Clare Hollingworth surrounded by family
Clare Hollingworth, the British Newspaper reporter who broke the news of World War ll, has died, BBC reports.
She was 105-years-old.
Hollingworth, who was 27 when she broke the news, was born October 10, 1911, to a middle-class family in the village of Knighton in Leicestershire, England.
According to the report on BBC, her father ran a boot factory founded by her grandfather. She took brief courses in Croatian at Zagreb University, international relations in Switzerland and Slavonic studies in London. She worked as a secretary and then at a British newspaper’s refugee charity in Poland while writing occasional articles about the looming war in Europe.
Friends influenced her decision to focus on journalism rather than politics. The Daily Telegraph’s editor gave her a job as a stringer and sent her to Poland, partly because of her work with refugees in that country, according to her great-nephew Patrick Garrett.
During her five months with the charity, Hollingworth played an important role in helping an estimated 3,000 refugees trying to escape the Nazis flee to Britain by arranging visas for them, a little known fact that Garrett unearthed in research for his 2016 biography of his great-aunt, “Of Fortunes and War.”
Though she carved out a career in what was then a male-dominated field, Garrett said she looked back on her achievements matter-of-factly. “She would never regard herself as a feminist,” said Garrett.
Hollingworth hated when women were given special treatment because it made women a “hassle,” which made it harder for other female journalists trying to cover wars, Garrett said. “She thought that everyone should be treated the same. She hated it when women wasted time on makeup or getting their hair done,” Garrett said.
After the Polish invasion, Hollingworth covered the Romanian revolution and hostilities in North Africa. When Allied forces captured Tripoli in 1943, British Field Marshall Bernard Montgomery ordered her back to Cairo because he didn’t want women around. So she instead got herself accredited with U.S. forces in Algeria.
Later she reported on the fall of the Balkan states to communism, and on Cold War espionage, including the case of Kim Philby, a British journalist and Soviet double agent. Hollingworth wrote for many publications in her career, including the Economist, the Manchester Guardian and the Daily Express.
Hollingworth was close to danger for decades. In 1946, she was standing 300 yards (meters) from the King David Hotel in Jerusalem when it was destroyed by a bomb planted by militant Zionists that killed nearly 100 people.

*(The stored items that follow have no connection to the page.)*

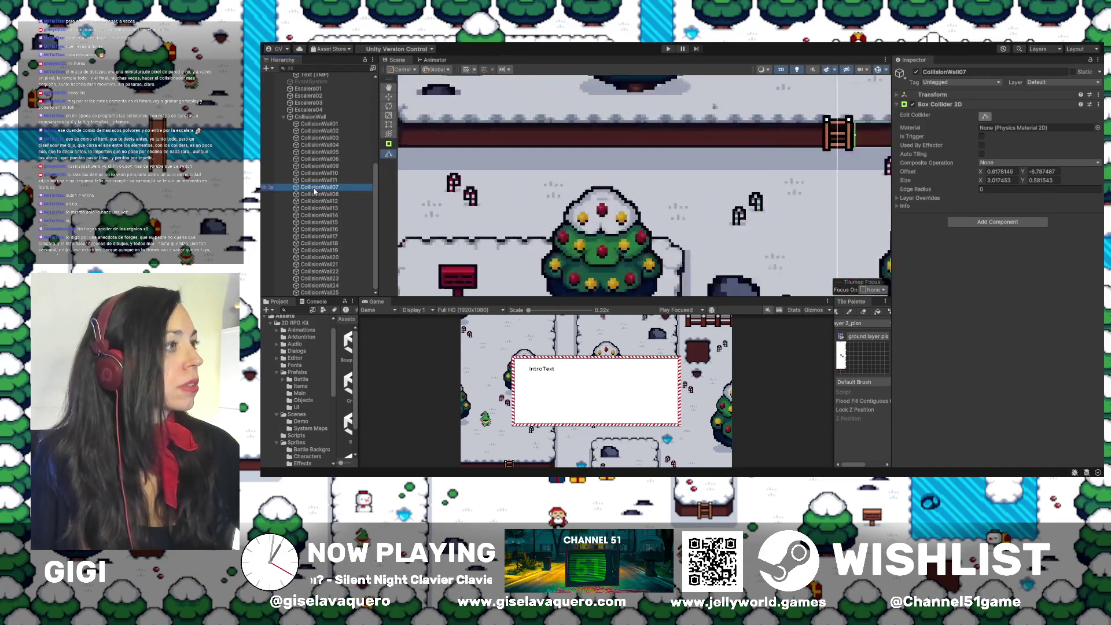
drag(536, 190, 548, 190)
double_click(320, 194)
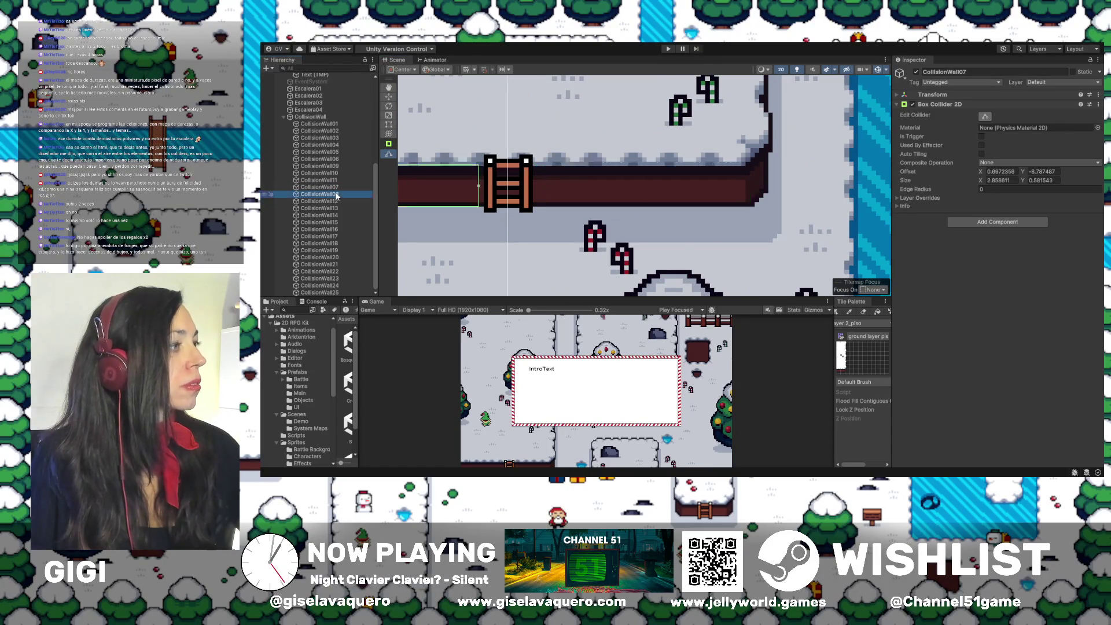
drag(755, 188, 752, 188)
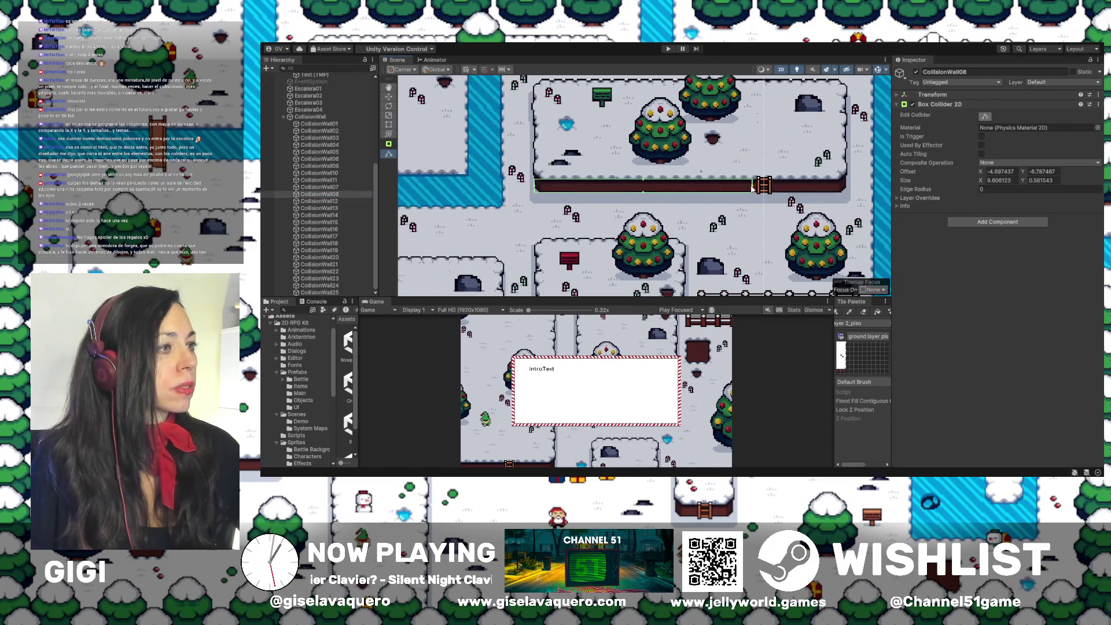
Frame CollisionWall12 and 14 and cut CollisionWall14's collider back from its left side
double_click(334, 202)
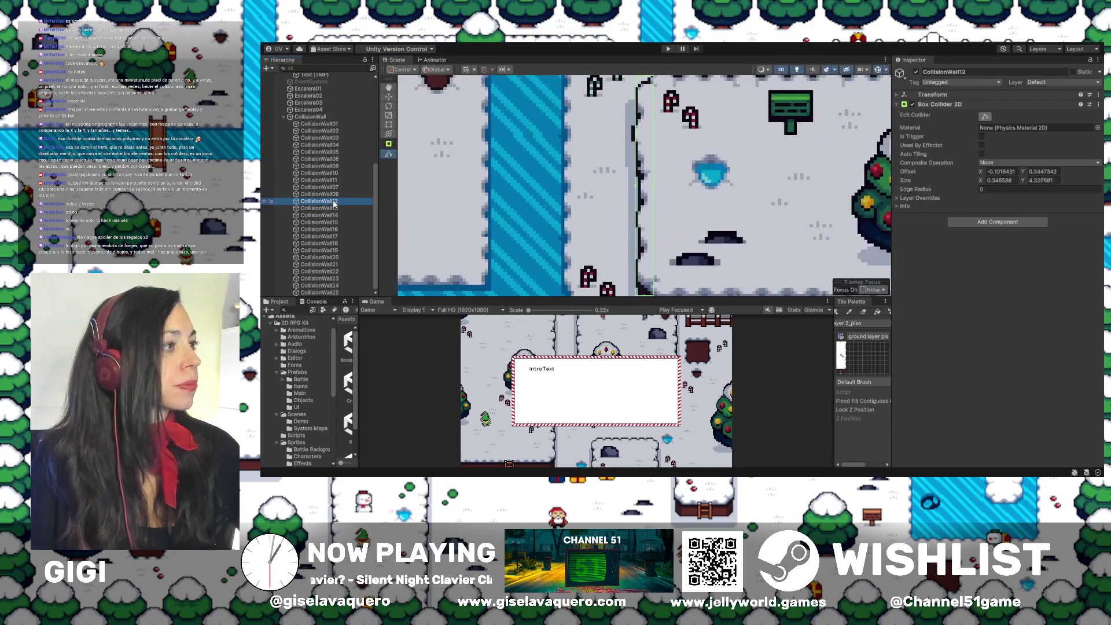
double_click(334, 215)
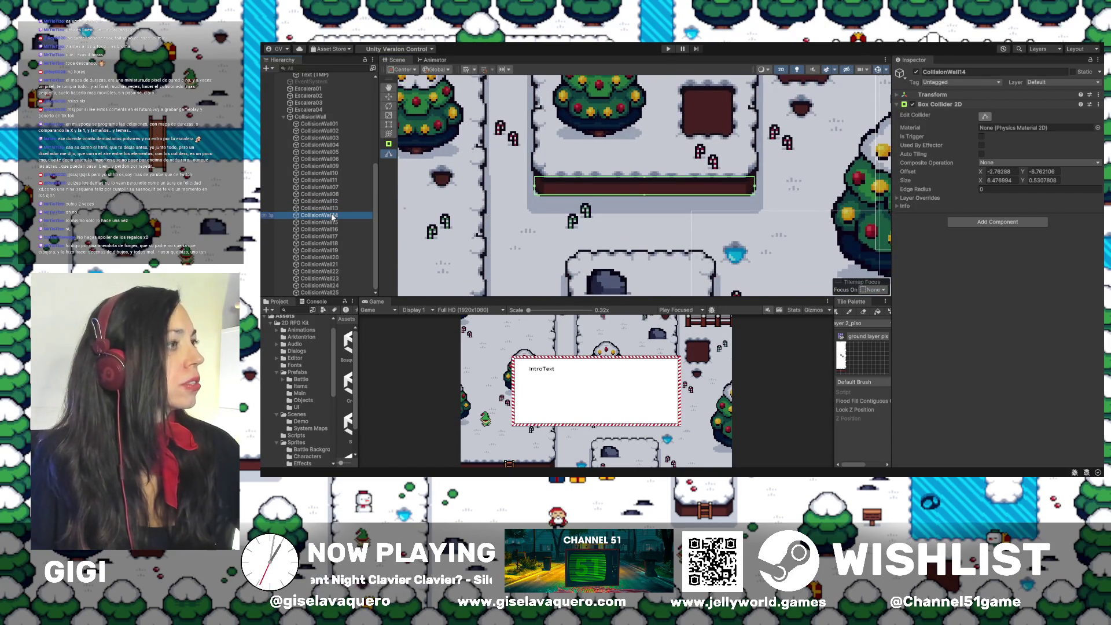
scroll(720, 210, down, 5)
scroll(719, 211, down, 5)
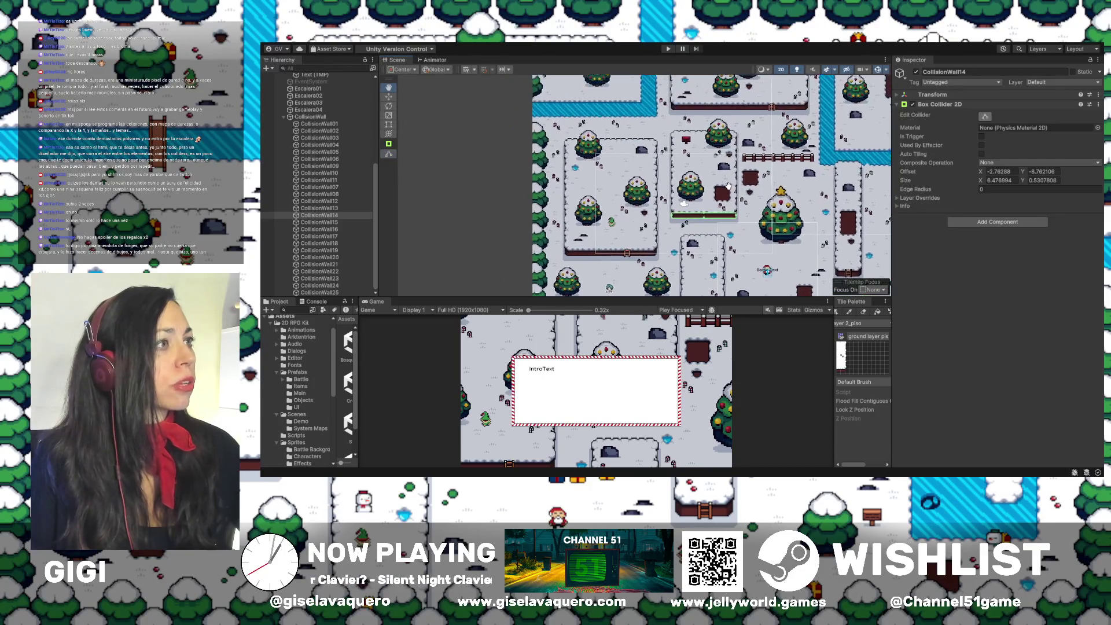
mouse_move(731, 215)
mouse_down()
mouse_move(706, 197)
mouse_move(613, 194)
mouse_move(604, 183)
mouse_move(739, 205)
mouse_move(762, 190)
mouse_move(728, 224)
mouse_move(722, 195)
mouse_move(643, 178)
mouse_up()
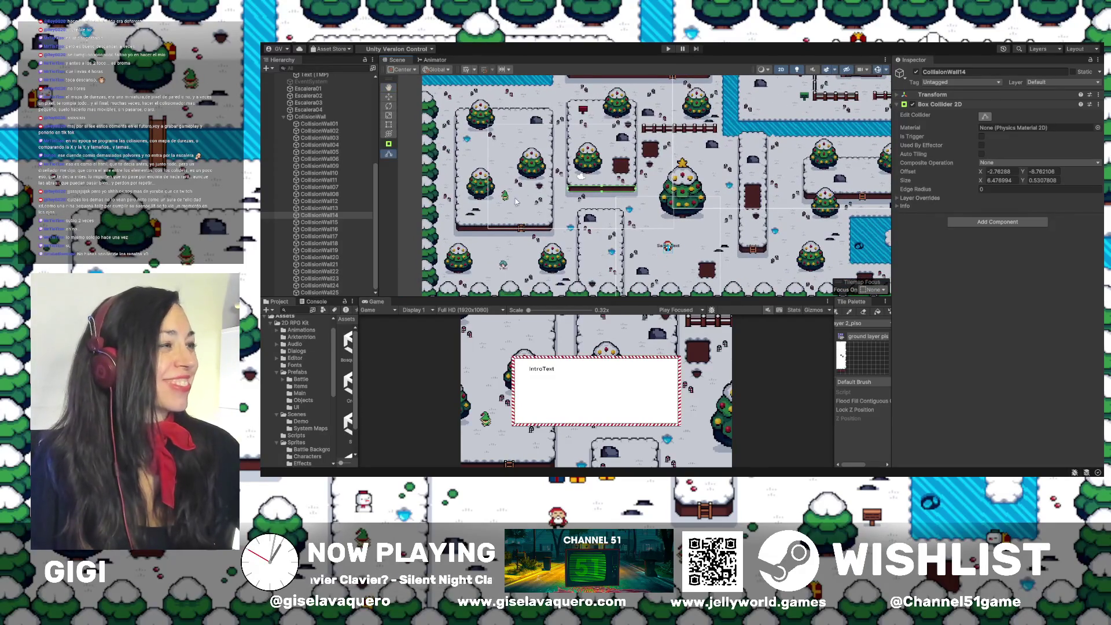
scroll(579, 188, up, 10)
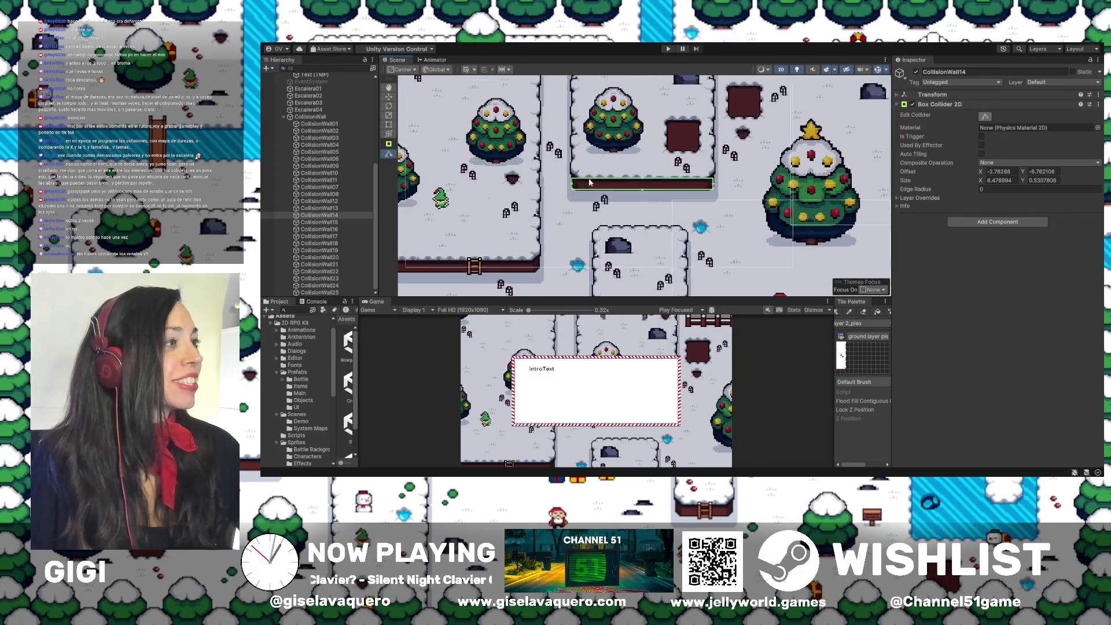
drag(628, 189, 689, 187)
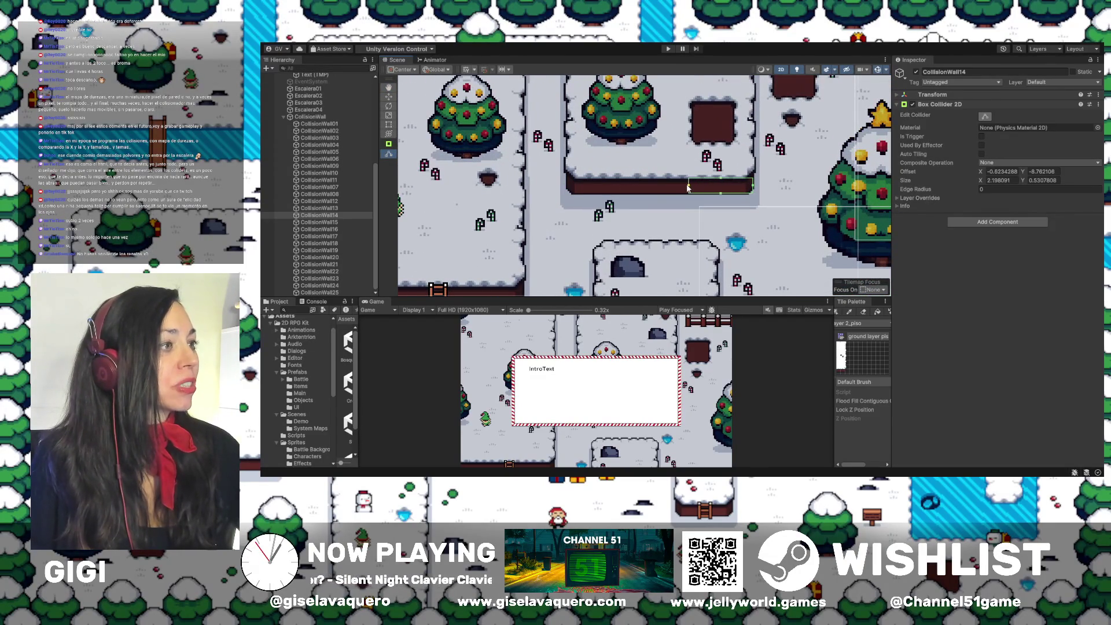
drag(445, 294, 530, 256)
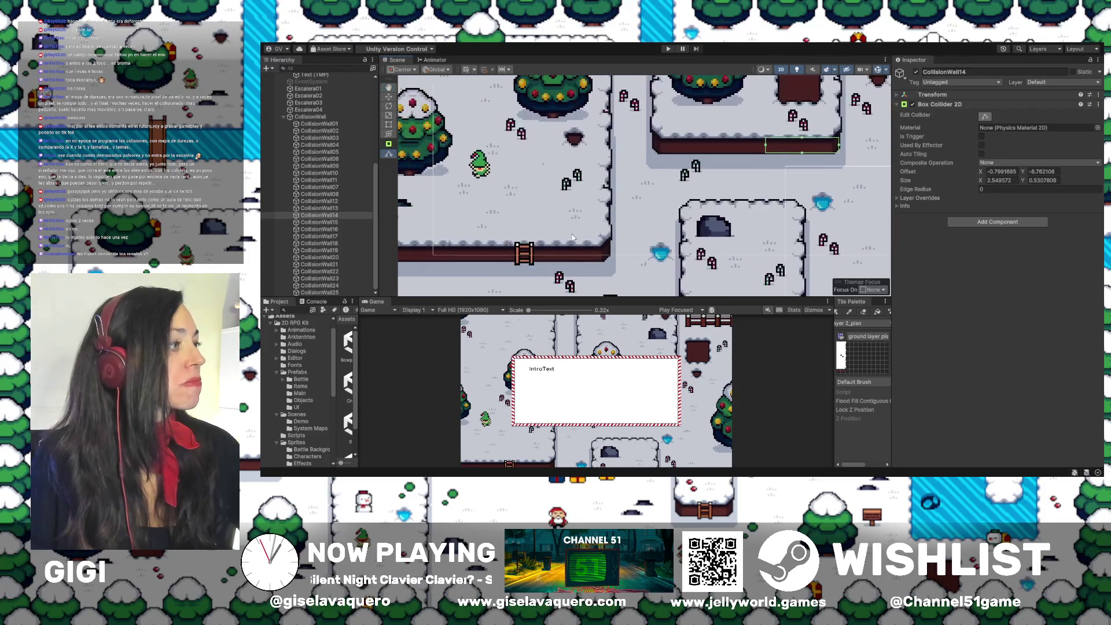
click(527, 254)
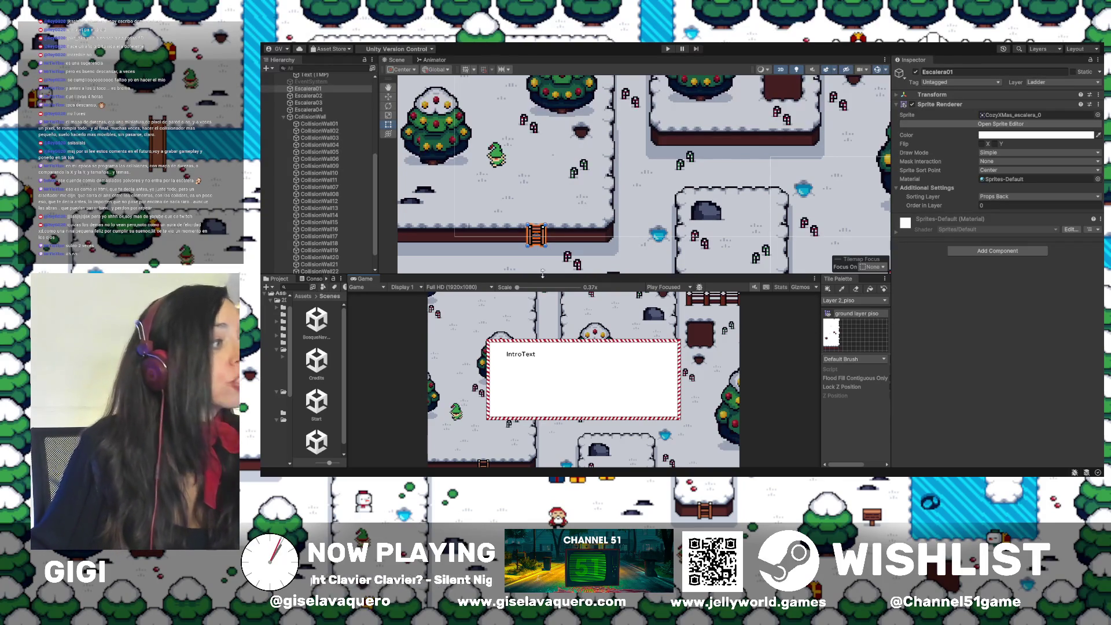
scroll(626, 246, left, 5)
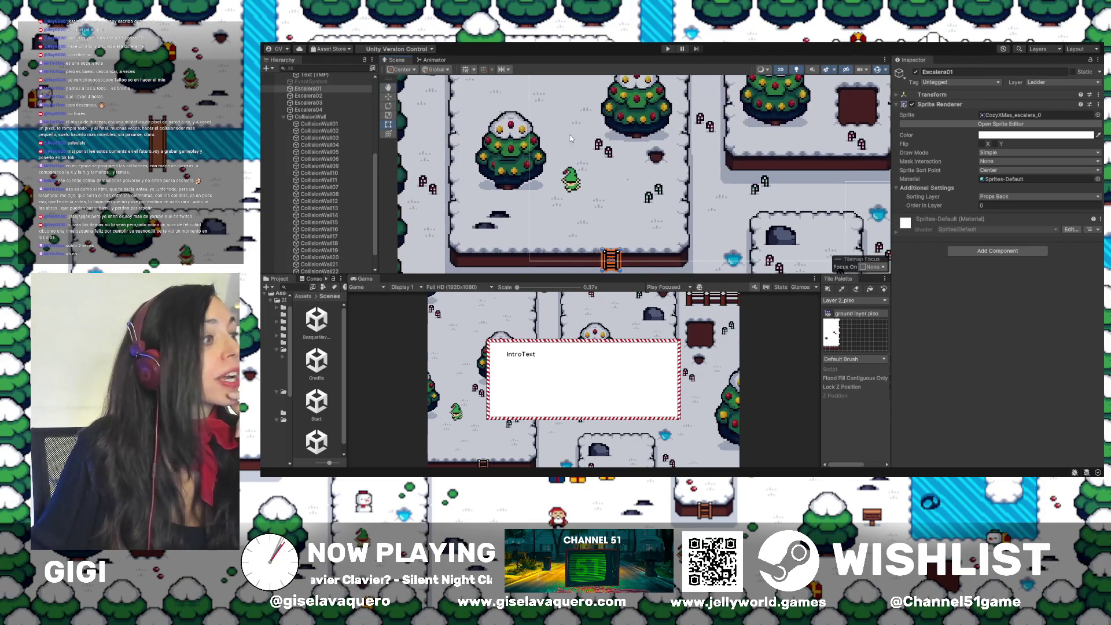
Duplicate ladder Escalera01 and rename the copy Escalera05
click(313, 110)
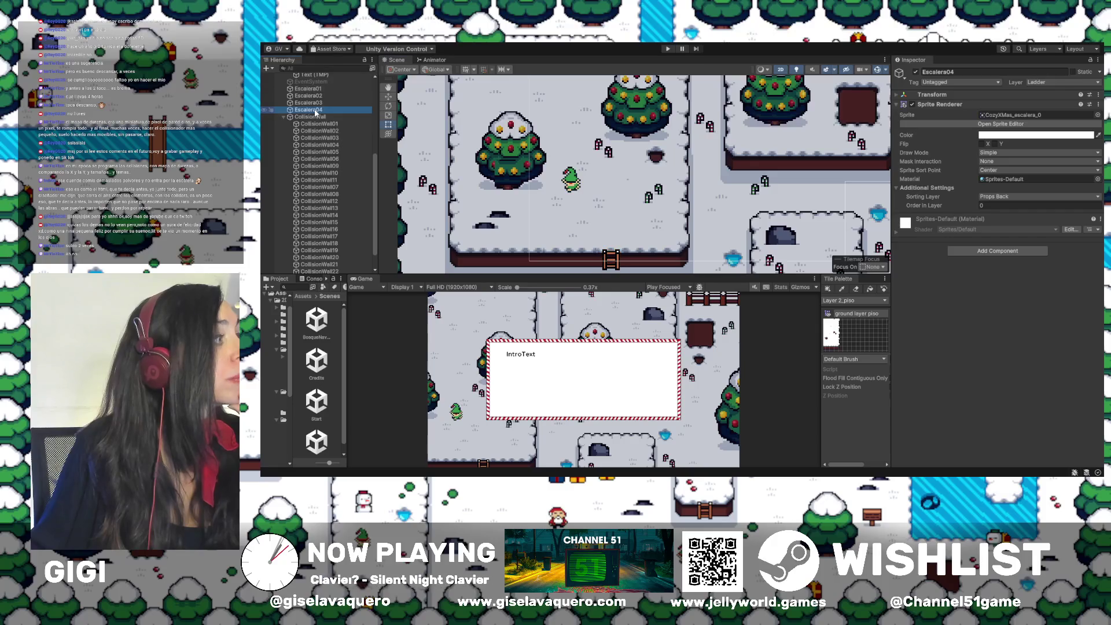
click(303, 89)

While covering the Algerian war for independence in 1962, Hollingworth defied members of a French far-right group who rounded up foreign journalists and threatened some of them with execution.
“I was extremely annoyed at this treatment and I told their commander in French, ‘Go away at once, monsieur, or I will have to hit you over the head with my shoe, which is all I have.'”
The commander pushed her aside, grabbed another British journalist and dragged him out the front door of their hotel. Hollingworth led the other reporters outside in pursuit of their colleague, who was thrown to the ground.
The gunmen released the safety catches on their guns and the reporters dived for cover, but they drove off without shooting.
Covering the Vietnam War, Hollingworth flew aboard U.S. military aircraft on supply runs and bombing missions. Hollingworth became the Telegraph’s first resident China correspondent when the paper sent her to Beijing — then known as Peking — in 1973, a year after President Richard Nixon’s landmark visit that eventually led to formal ties between Washington and Beijing.
She moved to Hong Kong in 1981. She had intended to stay temporarily as she wrote a book about Mao Zedong, but decided to stay to watch the negotiations over Britain’s return of Hong Kong to China in 1997 and never left.
Hollingworth wrote articles for the International Herald Tribune and Asian Wall Street Journal well into her old age.
She was known for visiting the Foreign Correspondent’s Club every day, where her domestic helpers read newspapers to her because of her failing eyesight and where friends and admirers helped her celebrate her 105th birthday with cake.